(Instructions for the task): Determine how many lines in the listing below contain the word "making", then state that number by itself.

■ ■ ■

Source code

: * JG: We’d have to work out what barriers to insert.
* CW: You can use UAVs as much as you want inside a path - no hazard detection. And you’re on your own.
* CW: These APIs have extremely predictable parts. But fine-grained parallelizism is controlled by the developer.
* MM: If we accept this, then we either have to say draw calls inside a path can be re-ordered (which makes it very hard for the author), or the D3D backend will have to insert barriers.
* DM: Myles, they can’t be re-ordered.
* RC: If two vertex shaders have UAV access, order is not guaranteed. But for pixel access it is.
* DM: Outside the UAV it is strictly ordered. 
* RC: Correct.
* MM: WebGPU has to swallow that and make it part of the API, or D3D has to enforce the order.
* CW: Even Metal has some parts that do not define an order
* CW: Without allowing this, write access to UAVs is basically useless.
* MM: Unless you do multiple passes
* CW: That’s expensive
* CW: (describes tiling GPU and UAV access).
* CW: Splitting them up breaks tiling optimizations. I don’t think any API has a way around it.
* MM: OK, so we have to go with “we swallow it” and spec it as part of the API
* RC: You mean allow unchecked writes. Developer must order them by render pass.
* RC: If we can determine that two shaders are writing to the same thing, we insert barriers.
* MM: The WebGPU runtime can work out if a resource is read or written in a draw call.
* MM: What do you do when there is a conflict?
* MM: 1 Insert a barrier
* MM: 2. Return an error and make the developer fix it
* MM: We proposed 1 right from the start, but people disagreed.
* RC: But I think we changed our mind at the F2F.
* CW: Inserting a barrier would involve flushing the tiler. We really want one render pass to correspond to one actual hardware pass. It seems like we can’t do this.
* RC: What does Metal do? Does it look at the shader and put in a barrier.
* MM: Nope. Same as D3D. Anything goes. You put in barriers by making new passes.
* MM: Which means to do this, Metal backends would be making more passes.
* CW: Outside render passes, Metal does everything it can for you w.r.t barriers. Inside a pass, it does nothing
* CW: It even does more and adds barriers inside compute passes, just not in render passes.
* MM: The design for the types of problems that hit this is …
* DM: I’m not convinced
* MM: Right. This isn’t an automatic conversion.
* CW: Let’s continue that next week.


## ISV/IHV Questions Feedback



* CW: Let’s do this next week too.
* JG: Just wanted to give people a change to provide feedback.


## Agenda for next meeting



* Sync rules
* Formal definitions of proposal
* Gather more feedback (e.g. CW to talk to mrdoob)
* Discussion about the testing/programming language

■ ■ ■

(Task answer): 2